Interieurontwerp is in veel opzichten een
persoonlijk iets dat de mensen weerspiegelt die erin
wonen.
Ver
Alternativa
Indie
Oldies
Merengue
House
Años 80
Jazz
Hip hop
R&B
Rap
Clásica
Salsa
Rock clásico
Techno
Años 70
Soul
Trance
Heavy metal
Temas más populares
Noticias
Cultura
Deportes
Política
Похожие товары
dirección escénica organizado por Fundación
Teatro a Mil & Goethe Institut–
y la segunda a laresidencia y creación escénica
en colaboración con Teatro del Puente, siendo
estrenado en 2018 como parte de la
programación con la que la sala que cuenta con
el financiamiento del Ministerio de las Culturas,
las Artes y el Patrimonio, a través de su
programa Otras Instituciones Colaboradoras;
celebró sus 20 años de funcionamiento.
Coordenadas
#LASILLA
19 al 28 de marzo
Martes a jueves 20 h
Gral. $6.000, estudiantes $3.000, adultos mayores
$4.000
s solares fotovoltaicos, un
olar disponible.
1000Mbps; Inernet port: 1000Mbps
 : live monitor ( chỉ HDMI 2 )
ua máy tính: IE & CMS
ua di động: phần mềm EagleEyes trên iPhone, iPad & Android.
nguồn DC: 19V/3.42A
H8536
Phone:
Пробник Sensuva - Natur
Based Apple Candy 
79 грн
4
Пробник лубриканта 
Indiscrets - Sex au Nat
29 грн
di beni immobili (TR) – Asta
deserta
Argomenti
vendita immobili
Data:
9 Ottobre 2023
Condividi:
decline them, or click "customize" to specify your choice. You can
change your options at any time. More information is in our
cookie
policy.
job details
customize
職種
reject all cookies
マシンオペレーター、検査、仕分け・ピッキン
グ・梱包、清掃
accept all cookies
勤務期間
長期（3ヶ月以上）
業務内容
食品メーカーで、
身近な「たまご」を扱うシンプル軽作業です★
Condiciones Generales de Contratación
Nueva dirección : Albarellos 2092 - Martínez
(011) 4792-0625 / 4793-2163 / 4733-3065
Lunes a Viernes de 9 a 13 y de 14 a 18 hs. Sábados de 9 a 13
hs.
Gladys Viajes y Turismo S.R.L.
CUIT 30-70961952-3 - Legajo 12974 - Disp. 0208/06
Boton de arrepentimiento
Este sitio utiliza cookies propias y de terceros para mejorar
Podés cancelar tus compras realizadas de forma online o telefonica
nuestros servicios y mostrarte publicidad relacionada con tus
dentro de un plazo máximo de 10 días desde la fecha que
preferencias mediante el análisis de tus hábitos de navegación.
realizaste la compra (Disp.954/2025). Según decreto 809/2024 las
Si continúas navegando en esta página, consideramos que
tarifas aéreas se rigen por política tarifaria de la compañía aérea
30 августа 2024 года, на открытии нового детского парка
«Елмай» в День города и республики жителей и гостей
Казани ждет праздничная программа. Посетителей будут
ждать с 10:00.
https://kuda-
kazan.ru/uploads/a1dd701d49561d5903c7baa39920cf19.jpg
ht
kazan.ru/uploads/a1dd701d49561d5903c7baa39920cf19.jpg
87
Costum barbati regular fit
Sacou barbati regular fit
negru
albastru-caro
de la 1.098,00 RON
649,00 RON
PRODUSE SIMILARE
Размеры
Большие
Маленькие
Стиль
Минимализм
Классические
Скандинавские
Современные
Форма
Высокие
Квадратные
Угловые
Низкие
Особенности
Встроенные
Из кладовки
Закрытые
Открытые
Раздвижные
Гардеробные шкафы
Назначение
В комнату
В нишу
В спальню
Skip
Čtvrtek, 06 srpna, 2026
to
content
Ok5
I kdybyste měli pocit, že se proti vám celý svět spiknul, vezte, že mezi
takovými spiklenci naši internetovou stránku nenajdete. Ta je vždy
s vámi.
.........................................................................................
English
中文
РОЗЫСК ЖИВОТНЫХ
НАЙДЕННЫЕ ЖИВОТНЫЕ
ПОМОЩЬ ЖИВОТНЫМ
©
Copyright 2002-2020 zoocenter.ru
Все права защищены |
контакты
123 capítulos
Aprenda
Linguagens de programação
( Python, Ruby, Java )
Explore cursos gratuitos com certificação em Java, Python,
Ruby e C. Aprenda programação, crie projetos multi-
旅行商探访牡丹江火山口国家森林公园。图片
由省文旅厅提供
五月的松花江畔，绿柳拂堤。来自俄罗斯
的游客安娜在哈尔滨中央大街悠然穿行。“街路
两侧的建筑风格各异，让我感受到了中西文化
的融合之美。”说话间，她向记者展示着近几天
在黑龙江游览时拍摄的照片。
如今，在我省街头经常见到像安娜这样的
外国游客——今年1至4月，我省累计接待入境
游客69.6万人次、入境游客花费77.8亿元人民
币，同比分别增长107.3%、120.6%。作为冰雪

+++

**Task objective**
Please copy exactly, and only, the lines running from the one containing "Особенности" through the end of the listing.

**Task output**
Особенности
Встроенные
Из кладовки
Закрытые
Открытые
Раздвижные
Гардеробные шкафы
Назначение
В комнату
В нишу
В спальню
Skip
Čtvrtek, 06 srpna, 2026
to
content
Ok5
I kdybyste měli pocit, že se proti vám celý svět spiknul, vezte, že mezi
takovými spiklenci naši internetovou stránku nenajdete. Ta je vždy
s vámi.
.........................................................................................
English
中文
РОЗЫСК ЖИВОТНЫХ
НАЙДЕННЫЕ ЖИВОТНЫЕ
ПОМОЩЬ ЖИВОТНЫМ
©
Copyright 2002-2020 zoocenter.ru
Все права защищены |
контакты
123 capítulos
Aprenda
Linguagens de programação
( Python, Ruby, Java )
Explore cursos gratuitos com certificação em Java, Python,
Ruby e C. Aprenda programação, crie projetos multi-
旅行商探访牡丹江火山口国家森林公园。图片
由省文旅厅提供
五月的松花江畔，绿柳拂堤。来自俄罗斯
的游客安娜在哈尔滨中央大街悠然穿行。“街路
两侧的建筑风格各异，让我感受到了中西文化
的融合之美。”说话间，她向记者展示着近几天
在黑龙江游览时拍摄的照片。
如今，在我省街头经常见到像安娜这样的
外国游客——今年1至4月，我省累计接待入境
游客69.6万人次、入境游客花费77.8亿元人民
币，同比分别增长107.3%、120.6%。作为冰雪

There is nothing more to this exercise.